Entschädigung für die Auferlegung von Dienstbarkeiten

RA Daniel Ellecosta

Dr.DanielEllecosta

Das Landesgesetz Nr. 10/1991 regelt die Enteignung von Liegenschaften und die Auferlegung von Dienstbarkeiten für die Verwirklichung von gemeinnützigen Vorhaben, sowie auch die entsprechenden Entschädigungen. Dem Eigentümer bzw. Berechtigen steht für den dauerhaften Schaden, der ihm aus der zwangsweisen Begründung einer Dienstbarkeit erwächst, eine Entschädigung im Verhältnis zur Ertrags- bzw. Wertminderung des Grundstückes zu. Wird das Grundstück vom Eigentümer selbst bewirtschaftet, oder gehört es zu einem vom Eigentümer geführten landwirtschaftlichen Betrieb, wird zusätzlich eine Entschädigung für allfällige Schäden bezahlt.

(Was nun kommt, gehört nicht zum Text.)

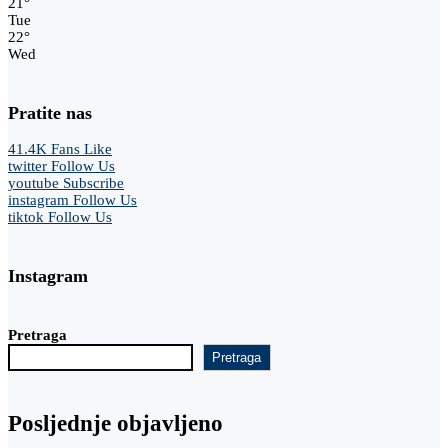
21
°
Tue
22
°
Wed
Pratite nas
41.4K
Fans
Like
twitter
Follow Us
youtube
Subscribe
instagram
Follow Us
tiktok
Follow Us
Instagram
Pretraga
Pretraga
Posljednje objavljeno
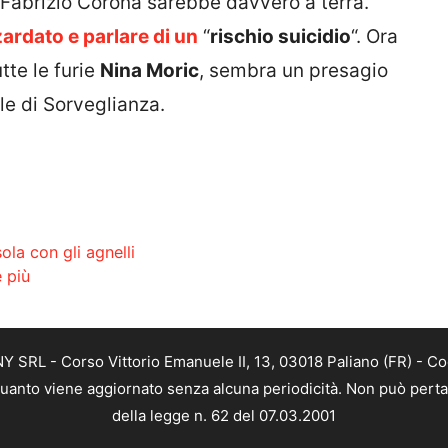
 Fabrizio Corona sarebbe davvero a terra.
ardato e parlare di un
“
rischio suicidio
“. Ora
tte le furie
Nina Moric
, sembra un presagio
le di Sorveglianza.
ola con gli agnelli
e più
SRL - Corso Vittorio Emanuele II, 13, 03018 Paliano (FR) - Co
 quanto viene aggiornato senza alcuna periodicità. Non può perta
della legge n. 62 del 07.03.2001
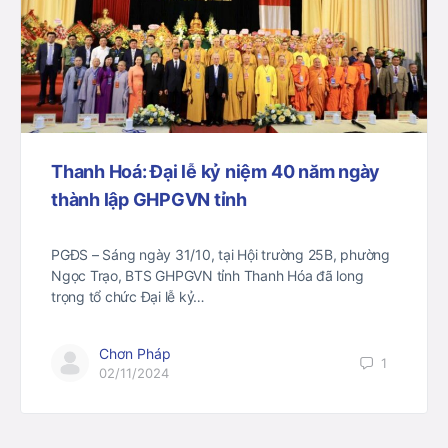
Thanh Hoá: Đại lễ kỷ niệm 40 năm ngày
thành lập GHPGVN tỉnh
PGĐS – Sáng ngày 31/10, tại Hội trường 25B, phường
Ngọc Trạo, BTS GHPGVN tỉnh Thanh Hóa đã long
trọng tổ chức Đại lễ kỷ…
Chơn Pháp
1
02/11/2024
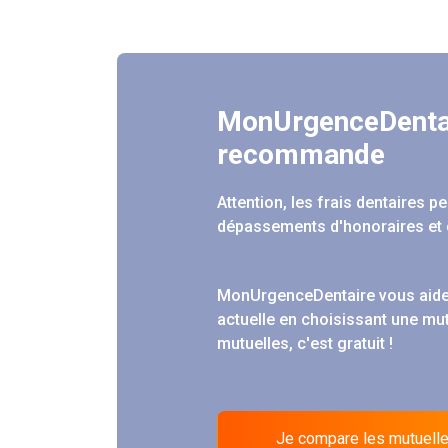
MonUrgenceDenta
recommande
Attention, les frais dentaires 
dépassements d'honoraires et 
MonUrgenceDentaire vous aide
actuelle en choisissant une mu
mutuelles, c'est gratuit !
Je compare les mutuell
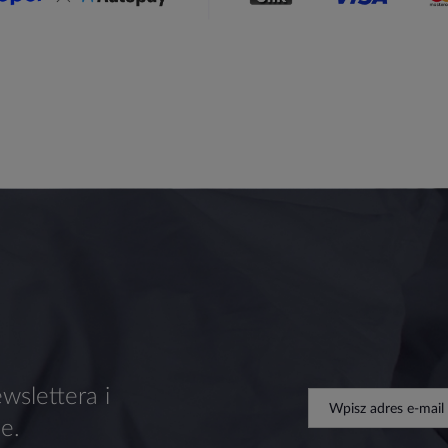
wslettera i
e.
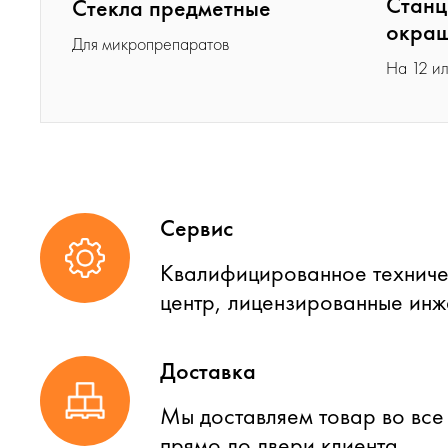
Станц
Стекла предметные
окраш
Для микропрепаратов
На 12 ил
Сервис
Квалифицированное техниче
центр, лицензированные ин
Доставка
Мы доставляем товар во все
прямо до двери клиента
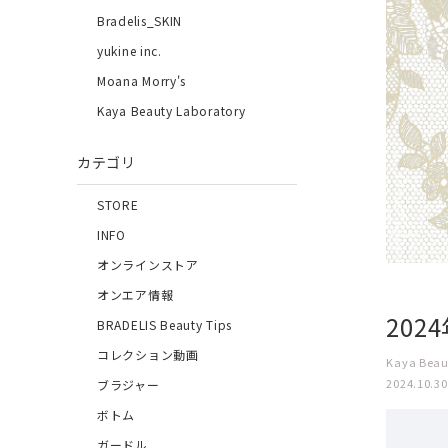
Bradelis_SKIN
yukine inc.
Moana Morry's
Kaya Beauty Laboratory
カテゴリ
STORE
INFO
オンラインストア
オンエア情報
202
BRADELIS Beauty Tips
コレクション動画
Kaya Beau
2024.10.30
ブラジャー
ボトム
ガードル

Nun hat die Landesregierung im Sinne von Art. 10 LG 10/1991 mit Beschluss Nr. 832 vom 14.07.2015 die Kriterien zur Berechnung der Entschädigungen für die Auferlegung von Dienstbarkeiten genehmigt, die Folgendes besagen:

A) Nicht bebaubare Flächen:

a) Die Entschädigung wird als Prozentsatz des Wertes nicht bebaubarer Flächen berechnet, und zwar im Falle

- von unterirdischen Leitungen (Kabelleitung, Wasserleitung usw.) in Abhängigkeit von der Belastung für das Grundstück: 15-25% des Grundstückwertes;

- einer Einrichtung von Inspektionsschächten: Grundstückswert der eigenommenen Fläche multipliziert mal 4;

b) Für die Auferlegung einer Dienstbarkeit für oberirdische Stromleitungen entspricht die Entschädigung dem gemäß Gesetz festgelegten Grundstückswert für die von den Bauten besetzte Fläche (um einen etwaigen Bannstreifen erweitert), einem Viertel des besagten Wertes für den zum Durchgang für Leitungswartungen notwendigen Flächenstreifen und einem Zwanzigstel des festgelegten Wertes für die Projektionsfläche unterhalb der Stromleitung (abzüglich der bereits genannten Flächen).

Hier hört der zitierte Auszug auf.